Felizmente, a velha política do pão e do circo também funciona aqui. E, depois de criar tendas para que todos possam dormir nos arredores da caldeira, também é possível construir barracas de alimentação, que melhoram a qualidade da comida, e arenas de jogos, com lutas e outros esportes divertindo a todos e fazendo-os esquecer da situação desgraçada em que se encontram.
Tudo funciona por meio de um sistema de grids, tradicional quando o assunto são games de estratégia. Aqui, entretanto, ele é um pouco diferente, circular, e com construções que sempre precisam estar lado a lado, além de nas proximidades da caldeira, principalmente no caso dos dormitórios dos cidadãos.
Com o avanço da tecnologia e do tempo, é possível construir novas fornalhas, que ajudam na expansão do local e também na organização dele. Os contatos com o exterior também garantem que mais gente chegue à cidade, mas felizmente, elas sempre virão com o intuito de colaborar. Ataques de forasteiros não são uma preocupação em Frostpunk, o único biscoito lançado aos jogadores pela 11 bit Studios em um mundo onde todos estão absolutamente desesperados.
Cuidados com o design também ilustram esse sentimento de isolamento e desesperança. Há um ciclo de dia e noite no game, com os cidadãos desempenhando tarefas diferentes de acordo com o horário. É possível acompanhar a movimentação da luz solar e observar a escuridão da noite se aproximando, como um mau agouro e a noção de que algo de muito ruim está para acontecer nas sombras. “Essa pode ser uma alegoria para as decisões políticas, que sempre acontecem ao amanhecer”, afirmou Bajraszewski.
Vivos e contentes
Durante todo o tempo, o jogador precisa trabalhar no limite entre a satisfação da população e as necessidades ligadas à sobrevivência deles, nem sempre claras para os próprios. Comentários de habitantes demonstram o nível geral de aprovação do jogador enquanto gestor, influenciando também na qualidade do trabalho realizado.
Há também toda uma árvore de ramificações relacionadas às decisões. As condições são precárias e, em determinado momento, uma criança se acidentou durante a coleta de recursos, um fruto direto da minha decisão de permitir o trabalho infantil. Ela foi descuidada e, agora, eu possuía a escolha de dar a ela o dia de descanso, ou então, puni-la pelo descuido. Optei pela primeira.
No dia seguinte, entretanto, uma mãe de outro garoto proibiu o filho de ir trabalhar, por medo de um novo acidente.
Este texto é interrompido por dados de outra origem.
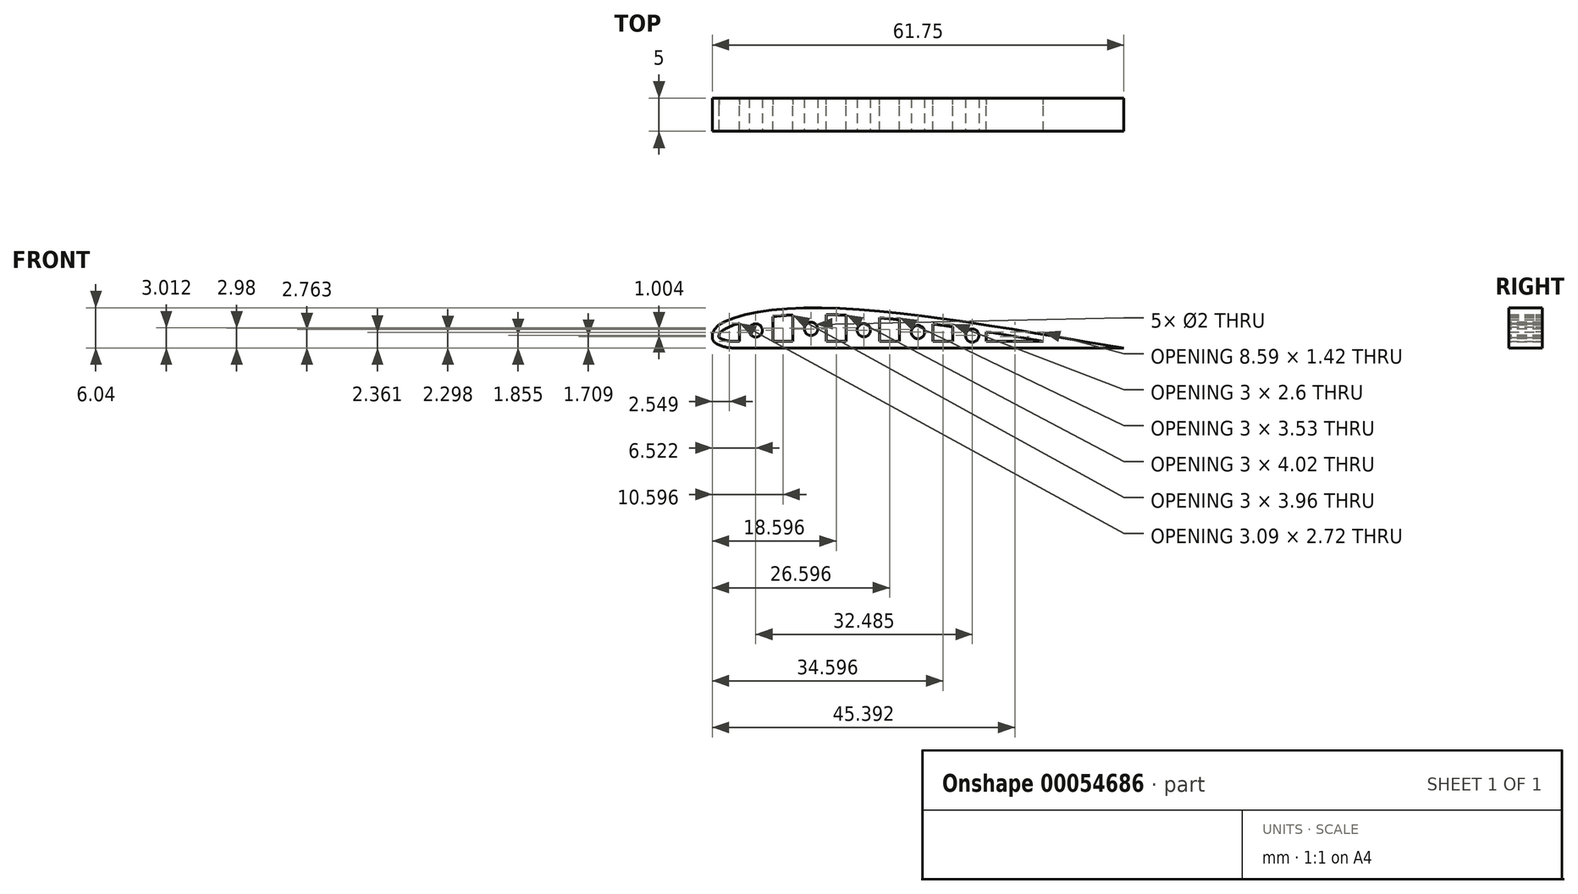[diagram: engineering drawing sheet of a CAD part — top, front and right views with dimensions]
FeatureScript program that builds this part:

Mais uma vez, a escolha cabia a mim – abrir uma exceção ou obrigar o garoto a cumprir seu dever. Desta vez, não fui tão benevolente, por medo de uma revolta popular. A situação gerou um confronto entre a mulher e a polícia, que resultou na morte dela, mostrando que as decisões mais “corretas”, nem sempre, são exatamente isso.
A 11 bit Studios, entretanto, faz questão de afirmar que não estamos falando de um jogo maniqueísta. Frostpunk não traz um caminho certo e outro errado, mas sim, um sistema em que os jogadores são incentivados a fazerem o melhor possível pelo seu povo, mesmo que isso resulte em algumas decisões impopulares pelo caminho, que vai se tornando mais difícil na medida em que a cidade cresce.
Além disso, ao contrário do que acontece com muitos simuladores do tipo, Frostpunk tem um final. Caso o jogador não tome cuidado com suas ações, entretanto, esse encerramento chegará antes do esperado e na forma de uma insurgência. Não fique atento à satisfação da população e, também, às necessidades básicas dela, e você pagará com a própria vida. “Eles vão te matar antes de morrerem”, explicou Bajraszewski.
Frostpunk tem lançamento marcado para o final deste ano e chegará inicialmente aos PCs. De acordo com a desenvolvedora, após o lançamento, versões para consoles também devem ser produzidas.